Top of Supplied passage
Are Donors Abandoning You, Or Are You Abandoning Them?

Donor retention rates for both new and renewing donors remain pathetically low and, actually, continue to decline. There are a number of reasons for this, many of which I’ve addressed in previous posts. However, just recently, I learned of a situation I had not considered previously. So, I want to make sure you’re aware of the problem and understand how to easily fix it.

I heard about the problem from The Whiny Donor, a thoughtful donor who uses Twitter to generously provide fundraising professionals with feedback and insights from a nonprofit-contributor’s perspective.

https://platform.twitter.com/widgets.js

The Whiny Donor wrote, “In December, we gave through our DAF to several nonprofits that we had supported for many years with direct donations. I suspect several of them won’t have the capacity to make the connection, and will now consider us lapsed donors…. Which means they will change the way our relationship moves forward. They will think we didn’t support them; we will think we have. It’s a stewardship conundrum.”

As a philanthropic tool, Donor Advised Funds offer people a number of financial advantages compared to giving directly to nonprofits or not giving at all. At the end of 2018, we saw significant growth in the number and size of DAFs, in part, as a result of the new tax code.
Bottom of Supplied passage
Top of Information given
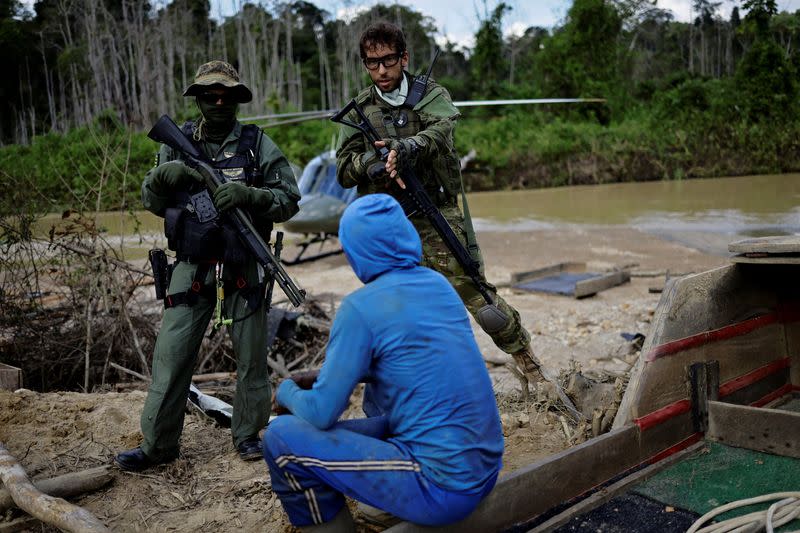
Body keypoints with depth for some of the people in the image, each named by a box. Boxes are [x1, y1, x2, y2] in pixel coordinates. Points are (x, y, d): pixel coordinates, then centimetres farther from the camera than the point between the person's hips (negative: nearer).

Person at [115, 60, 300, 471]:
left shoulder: (257, 144, 1)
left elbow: (289, 199, -3)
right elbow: (152, 202, 13)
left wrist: (247, 195, -20)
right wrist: (161, 176, -9)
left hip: (244, 267, -1)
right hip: (192, 265, 2)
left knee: (251, 356, 7)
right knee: (171, 353, 2)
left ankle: (248, 434, 24)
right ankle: (158, 444, 15)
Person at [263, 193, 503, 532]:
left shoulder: (361, 307, -15)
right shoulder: (438, 283, 7)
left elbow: (321, 414, -10)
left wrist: (287, 391, 12)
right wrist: (322, 379, 19)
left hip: (444, 488, -8)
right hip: (487, 469, 8)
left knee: (281, 438, -3)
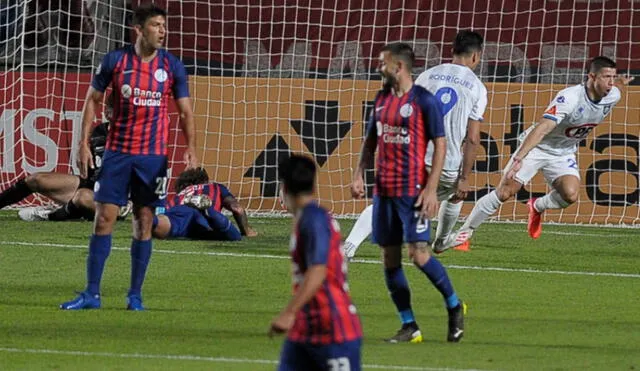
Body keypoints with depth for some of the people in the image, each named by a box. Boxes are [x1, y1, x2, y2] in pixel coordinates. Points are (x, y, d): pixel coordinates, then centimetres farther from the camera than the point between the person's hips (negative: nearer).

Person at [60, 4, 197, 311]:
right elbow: (92, 100, 6)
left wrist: (191, 148, -9)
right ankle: (92, 294, 2)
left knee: (144, 224, 2)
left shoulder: (172, 66, -1)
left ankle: (135, 295, 11)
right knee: (103, 219, -3)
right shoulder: (115, 61, -3)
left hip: (153, 156, 0)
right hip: (117, 151, 0)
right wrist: (84, 144, -1)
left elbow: (185, 112, 5)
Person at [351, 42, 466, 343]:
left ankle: (454, 306, 10)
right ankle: (409, 327, 9)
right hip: (383, 190, 7)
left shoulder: (424, 101, -7)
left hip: (412, 190, -7)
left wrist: (431, 188, -15)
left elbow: (440, 145, -8)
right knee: (389, 258, 3)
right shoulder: (382, 99, 13)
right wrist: (359, 174, 6)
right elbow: (370, 140, 21)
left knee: (419, 253, -12)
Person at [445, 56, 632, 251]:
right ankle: (464, 232, 4)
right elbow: (542, 128, -38)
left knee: (570, 194, -21)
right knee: (505, 192, -11)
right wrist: (519, 158, -45)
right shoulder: (570, 97, -31)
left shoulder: (613, 96, -12)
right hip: (537, 147, -5)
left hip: (564, 154, 5)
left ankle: (537, 207, 12)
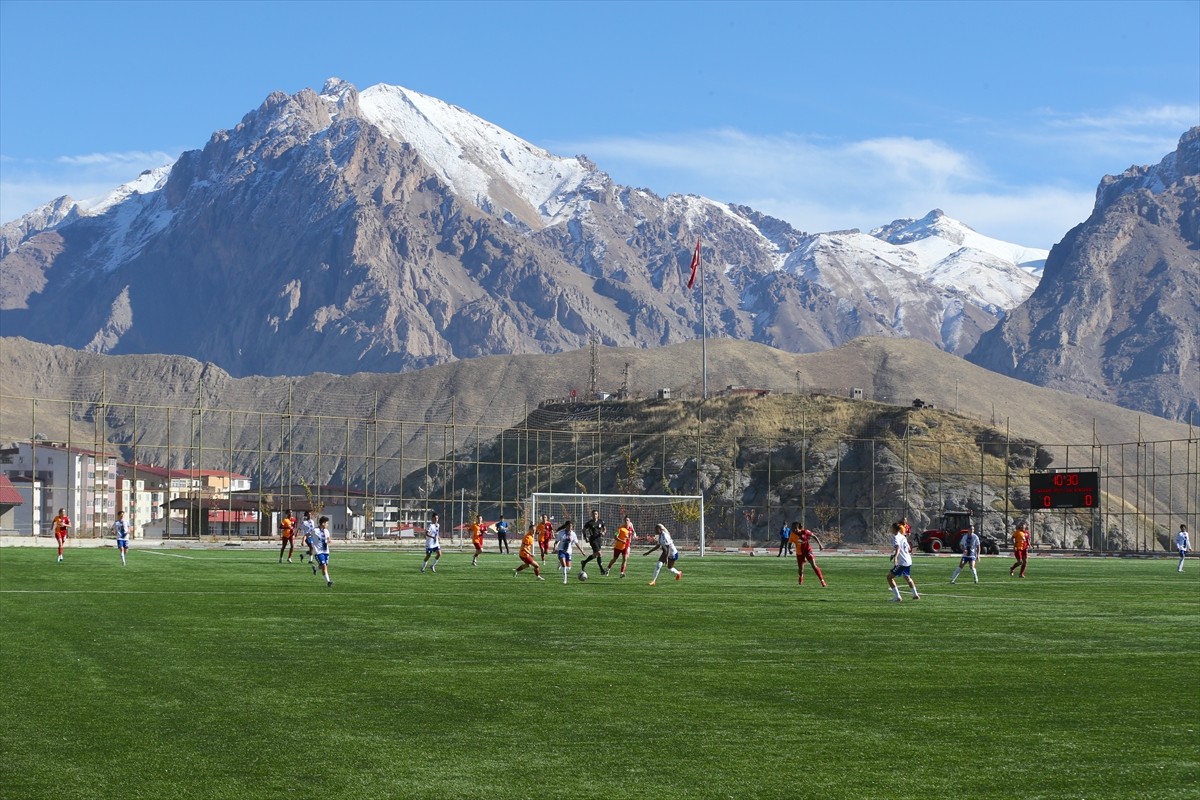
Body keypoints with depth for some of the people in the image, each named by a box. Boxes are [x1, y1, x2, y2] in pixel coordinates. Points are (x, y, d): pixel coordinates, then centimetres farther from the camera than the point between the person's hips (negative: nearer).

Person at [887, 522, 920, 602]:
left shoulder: (895, 537, -13)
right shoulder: (903, 537, 12)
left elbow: (898, 548, -30)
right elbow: (908, 548, 22)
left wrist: (895, 557, -44)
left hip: (902, 562, -9)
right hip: (908, 561, 9)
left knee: (889, 577, -3)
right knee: (907, 578, 31)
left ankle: (897, 596, -9)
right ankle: (915, 595, 39)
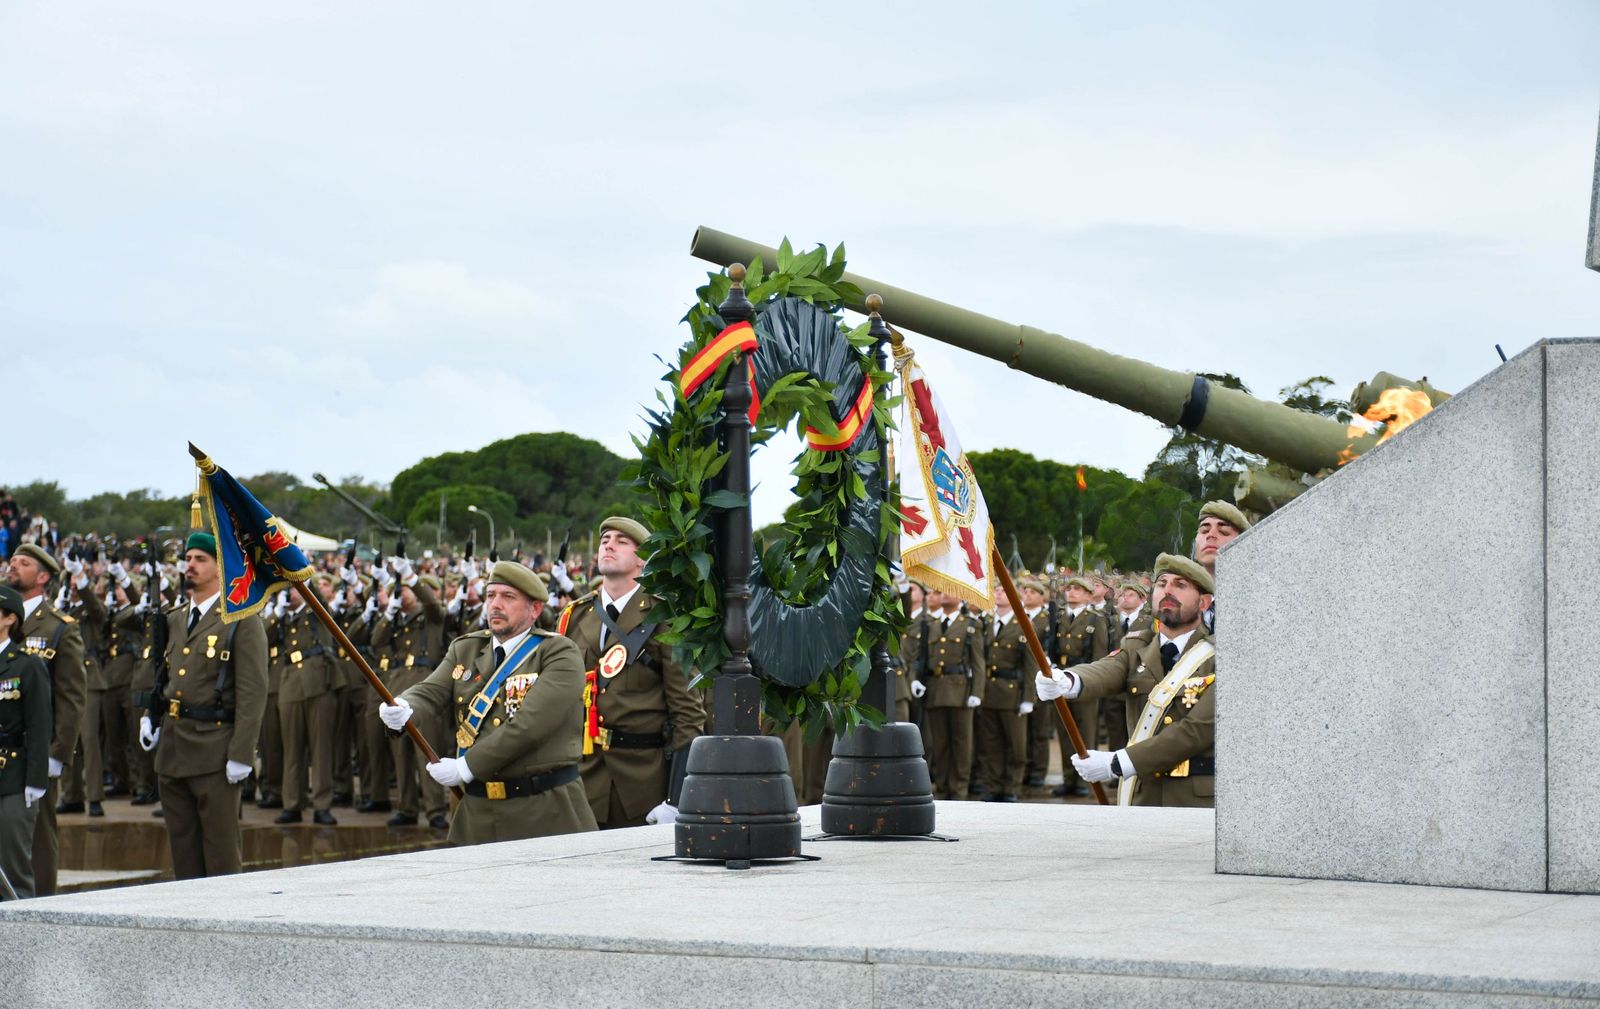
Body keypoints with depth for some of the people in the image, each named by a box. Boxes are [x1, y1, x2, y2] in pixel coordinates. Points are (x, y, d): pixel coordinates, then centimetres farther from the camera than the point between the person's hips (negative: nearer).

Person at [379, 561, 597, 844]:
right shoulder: (464, 650, 16)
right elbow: (430, 693, 5)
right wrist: (402, 710, -20)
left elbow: (530, 724, -16)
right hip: (476, 812, 4)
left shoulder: (559, 653, -5)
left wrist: (466, 767, -16)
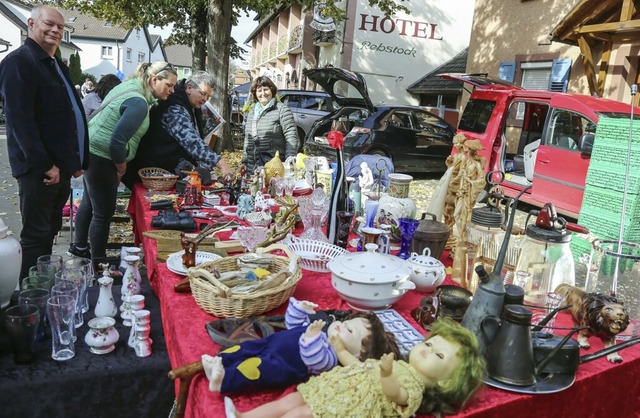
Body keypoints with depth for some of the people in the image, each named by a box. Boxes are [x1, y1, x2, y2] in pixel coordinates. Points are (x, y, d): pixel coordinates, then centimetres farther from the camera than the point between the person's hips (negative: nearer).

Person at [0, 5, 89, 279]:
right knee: (36, 235, -1)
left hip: (61, 165, 9)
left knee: (49, 232, 15)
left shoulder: (57, 66, 19)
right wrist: (44, 164, -21)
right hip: (39, 168, -9)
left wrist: (77, 160, 16)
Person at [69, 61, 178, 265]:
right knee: (103, 212, 0)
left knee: (89, 202, 24)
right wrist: (121, 166, -10)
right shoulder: (138, 103, -24)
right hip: (100, 157, -11)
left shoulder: (130, 86, 7)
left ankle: (79, 246, 42)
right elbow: (117, 141, -27)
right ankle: (99, 264, 13)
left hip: (91, 150, 11)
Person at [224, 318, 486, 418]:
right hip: (329, 390, 8)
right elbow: (359, 365, 25)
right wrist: (339, 346, 22)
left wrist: (387, 375, -52)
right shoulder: (398, 366, 19)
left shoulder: (414, 389, -8)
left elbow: (394, 393, -32)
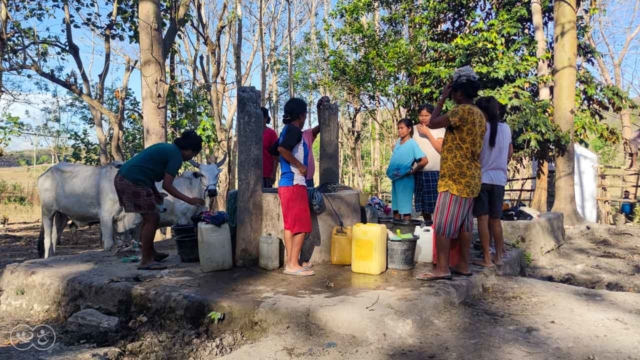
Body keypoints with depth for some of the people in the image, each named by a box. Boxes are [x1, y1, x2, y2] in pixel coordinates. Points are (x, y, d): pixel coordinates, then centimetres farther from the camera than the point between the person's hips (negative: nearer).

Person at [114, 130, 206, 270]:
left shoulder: (167, 148, 21)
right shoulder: (176, 156, -6)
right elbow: (167, 185, -11)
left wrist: (155, 193, 20)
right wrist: (189, 200, -6)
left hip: (122, 178, 10)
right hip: (134, 183, -10)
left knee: (149, 217, 20)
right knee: (152, 219, 1)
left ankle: (151, 252, 32)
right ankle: (145, 261, 7)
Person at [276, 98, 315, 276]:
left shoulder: (287, 130, 16)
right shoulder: (294, 130, -11)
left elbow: (275, 150, 23)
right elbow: (282, 149, -27)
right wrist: (300, 165, -17)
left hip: (286, 183, 10)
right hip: (294, 183, -10)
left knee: (290, 225, 12)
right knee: (301, 226, -6)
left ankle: (290, 262, 16)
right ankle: (293, 264, -4)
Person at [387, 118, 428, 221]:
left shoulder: (412, 144, -12)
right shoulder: (398, 142, 8)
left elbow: (424, 161, -19)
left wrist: (412, 171, -11)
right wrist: (390, 171, 10)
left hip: (405, 179, -7)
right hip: (395, 179, 7)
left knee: (405, 208, -1)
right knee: (395, 207, 13)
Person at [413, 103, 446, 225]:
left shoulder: (440, 129, 1)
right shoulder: (414, 129, 8)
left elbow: (440, 149, -9)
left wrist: (428, 133, -11)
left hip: (436, 172, -3)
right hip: (419, 172, 3)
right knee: (423, 203, 8)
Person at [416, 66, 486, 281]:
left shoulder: (463, 110, -14)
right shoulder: (479, 114, 15)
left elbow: (432, 123, -17)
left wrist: (442, 99, -5)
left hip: (455, 177, -9)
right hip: (470, 178, 9)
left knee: (442, 223, -6)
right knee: (464, 223, 11)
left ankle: (442, 268, -5)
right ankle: (463, 265, 15)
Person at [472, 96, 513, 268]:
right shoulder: (506, 128, 6)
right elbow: (509, 154, 14)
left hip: (482, 178, -4)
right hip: (499, 178, 5)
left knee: (483, 219, 0)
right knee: (495, 219, 14)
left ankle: (487, 259, 1)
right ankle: (499, 256, 19)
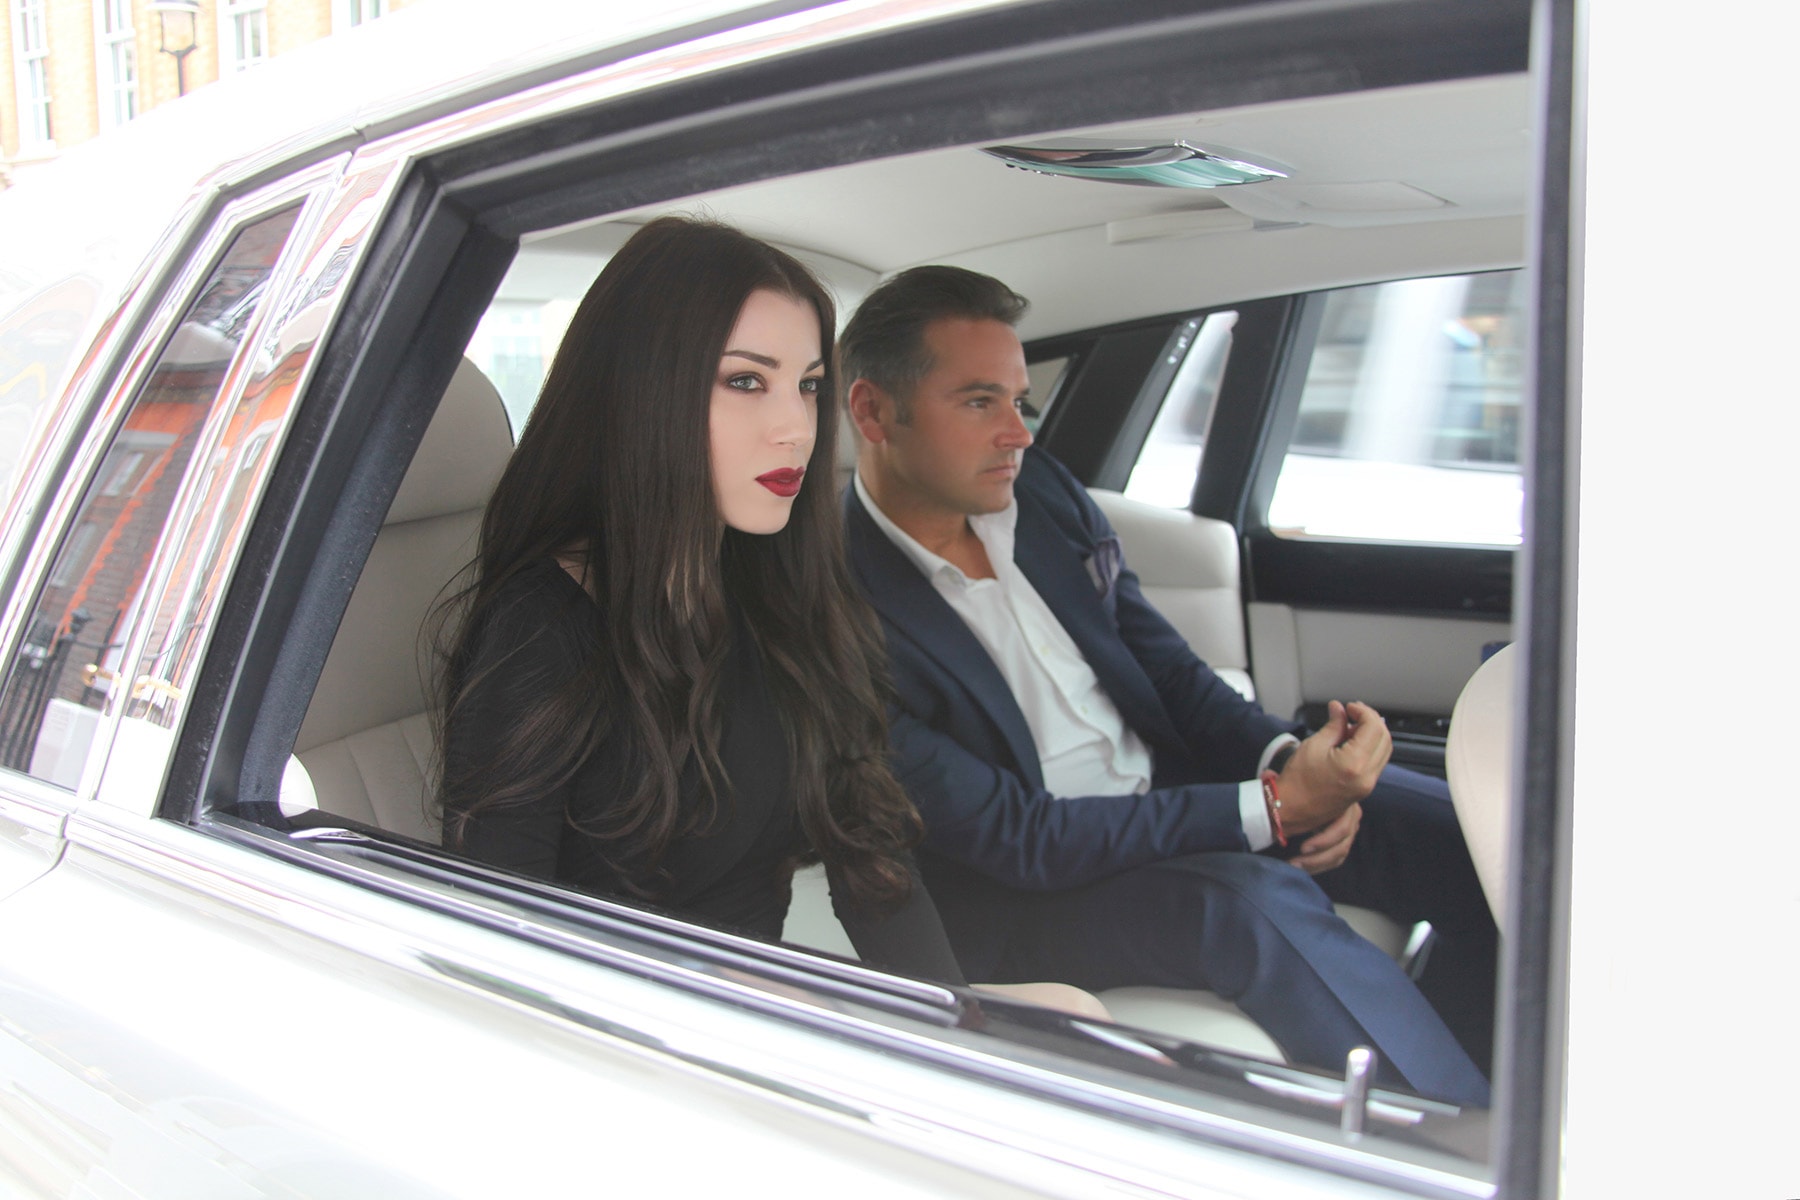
Bottom of Information given
Task instructions:
• a. Reproduce the part of the donor retention post starting with "Donor retention rates" and going on through "easily fix it.".
• b. Rewrite the lines of the rows starting with the line with "right elbow: (359, 365, 25)" and going on through the line with "left knee: (442, 223, -6)", with both of those lines included, adding 144 to every number in the keypoint coordinates and depths and leaving all other lines as they are. Give only those lines, and omit the pictures.

Set of answers:
• a.
Donor retention rates for both new and renewing donors remain pathetically low and, actually, continue to decline. There are a number of reasons for this, many of which I’ve addressed in previous posts. However, just recently, I learned of a situation I had not considered previously. So, I want to make sure you’re aware of the problem and understand how to easily fix it.

• b.
right elbow: (503, 509, 169)
right wrist: (483, 490, 166)
left wrist: (531, 519, 92)
right shoulder: (542, 510, 163)
left shoulder: (558, 533, 136)
left elbow: (538, 537, 112)
Body keypoints with depth for some of the people in the image, each named by a box. Boxes are [x1, y1, x2, y2] in pixel coordinates. Points are (x, y, d): pixel coordinates, then centimetres farther from the camera than the point between the person's hips (negative: nearer).

Person at [114, 130, 206, 270]:
left shoulder: (311, 292, 165)
right shoulder: (320, 300, 138)
right elbow: (311, 329, 133)
left wrist: (299, 337, 164)
right wrist: (333, 344, 138)
left hip: (266, 322, 154)
right hip: (278, 327, 134)
left knee: (293, 361, 164)
right knee: (296, 363, 145)
left ankle: (295, 396, 176)
right ankle: (289, 405, 151)
Person at [276, 98, 315, 276]:
left shoulder: (431, 274, 160)
right shoulder: (438, 274, 133)
left elbow: (419, 294, 167)
right elbow: (426, 293, 117)
right wrist: (444, 309, 127)
left hip: (430, 327, 154)
right hip: (438, 327, 134)
left knee: (434, 369, 156)
right knee: (445, 370, 138)
left ankle: (434, 406, 160)
right ankle: (437, 408, 140)
Person at [387, 118, 428, 221]:
left shoulder: (556, 288, 132)
right shoulder: (542, 286, 152)
left elbow: (568, 305, 125)
left wrist: (556, 315, 133)
right wrist: (534, 315, 154)
left hip: (549, 323, 137)
right hip: (539, 323, 151)
left knee: (549, 352, 143)
right knee: (539, 351, 157)
Person at [413, 103, 446, 225]:
left shoulder: (584, 273, 145)
right shoulder: (558, 273, 152)
left elbow: (584, 293, 135)
left wrist: (572, 277, 133)
left hip: (580, 316, 141)
right hip: (563, 316, 147)
right knee: (567, 347, 152)
Person at [416, 66, 486, 281]:
left shoulder: (607, 254, 130)
right shoulder: (623, 258, 159)
left elbow: (576, 267, 127)
left wrist: (586, 243, 139)
left hip: (599, 321, 135)
right hip: (614, 322, 153)
left knee: (586, 367, 138)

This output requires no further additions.